Mercury by Hope Larson
Summary: In 2009 Tara is living with extended family after her and her mother's ancestral home burned down. In 1859 Josey is living in said home and her family is being tempted with the promise of a gold mine on their property. Since if there's one thing this family needs, and wants, in both time periods it's money yet this gold may bring more problems than it solves.
The Good: While The Sight (not that the book ever explicitly names it as much) feels a bit gimmicky in Tara's story I liked how it was integrated into Josey's, actually I liked Josey's story more than Tara's in the end since it felt a little more complete and the character's seemed a tad more fleshed out. Although I do wish the story had been able to expand on the other supernatural elements that popped up later, they're so brief that I do wish the story had either expanded on them or just left them out all together (which would have been worse since they then pop up again in Tara's story).

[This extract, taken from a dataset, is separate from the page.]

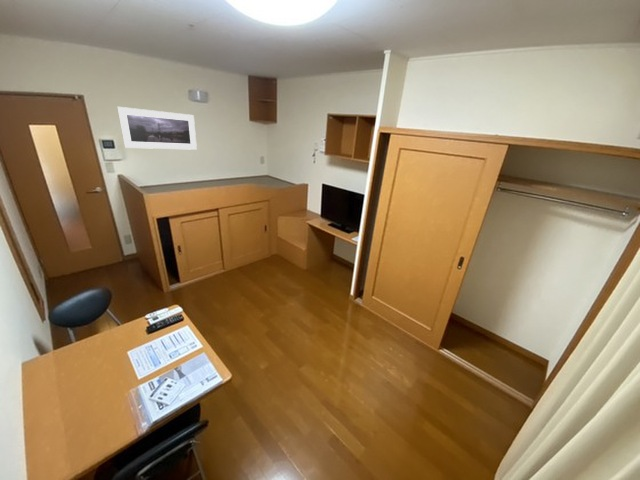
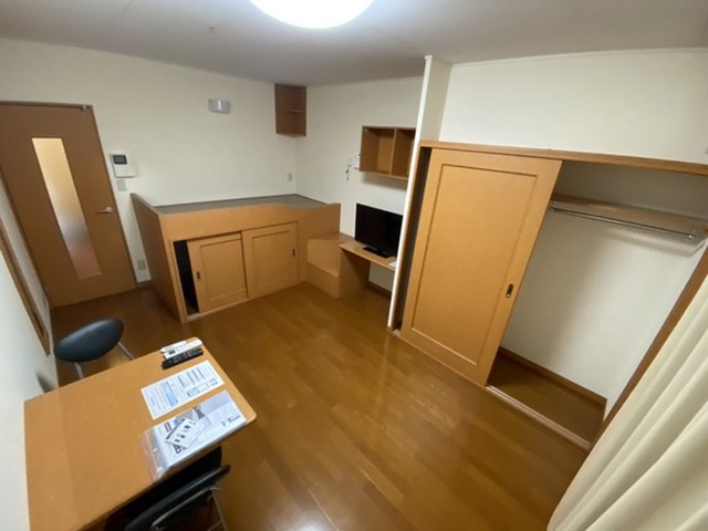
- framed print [116,106,198,151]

The Bad: Both of the halves in this book, the past and the present are perfectly fine stories with beginnings, middles, and ends yet I just don't think they work that well together. Either story could have easily stood on it's own yet putting them together hasn't given Mercury any deeper meaning or made it structurally any better. In the end I wish that the story had chosen to focus on just one story instead and gone a bit deeper, such as Tara's relationship with her mother which I felt was so superficial that I had a hard time believing it was even causing conflict. Finally, I found it rather odd that the story needed to have so many asterisks for Canadian slang instead of just putting them in a glossary or simply taking them out. Just about all of them I would have been able to figure out through the dialogue anyway and it was more distracting than useful to see "loonie* *a one dollar coin is called a loonie for the loon on the back" instead of just "dollar" or even "loonie, you can pay me back".

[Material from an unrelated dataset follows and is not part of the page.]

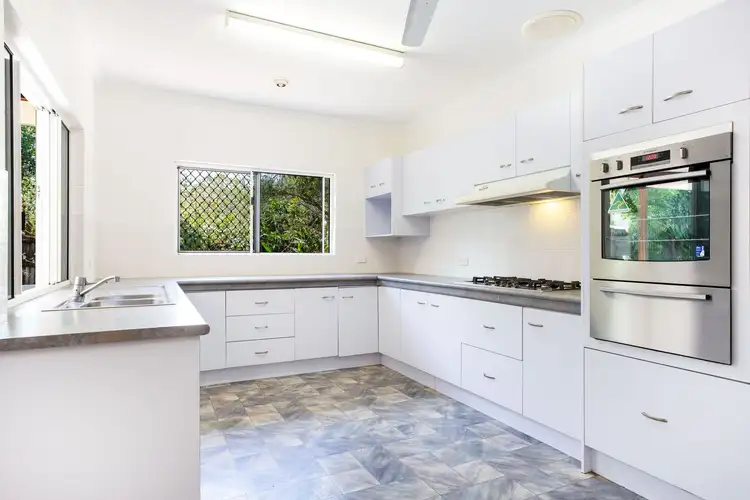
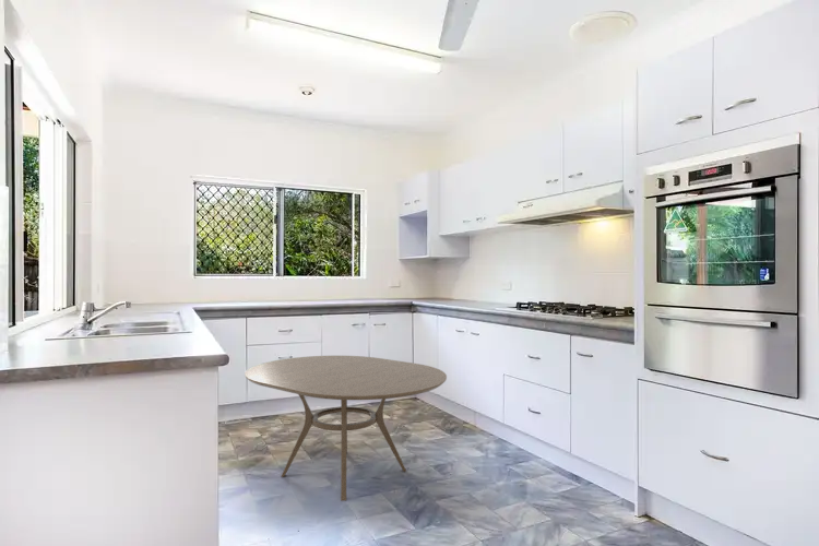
+ dining table [244,355,448,502]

The Art: I'm starting to realize that I'm just not as fond of the stark, black and white only with thick outlines style of art I've been coming across a lot lately since I just find it a little boring and, well, I don't want to read boring looking comic books. That aside, I also found the paneling layout a bit boring as well since it only uses rectangles and squares and I don't recall it even making the squares larger or smaller for dramatic effect. I read a lot of manga and webcomics where the creators go wild and try all kinds of layouts to get the look they want and while not everyone does that I seem to find more people in those two mediums than I do in US/Canadian produced comics which puzzles me since plenty of those webcomic artists are in the US/Canada. So in the end, while the art was solid and I could certainly follow the flow of the story it just didn't interest me and that's bad when something that's literally half of the story bores me.
In the end I can only give this 2.5 out of 5 stars and raised eyebrows over the fact that the cover proclaims that this was an Eisner Award Winner. While certainly not terrible I just didn't see anything in the story that I thought would elevate it up to what I would expect out of an Eisner winner, makes me wonder what the other nominees were that year (2010 I believe).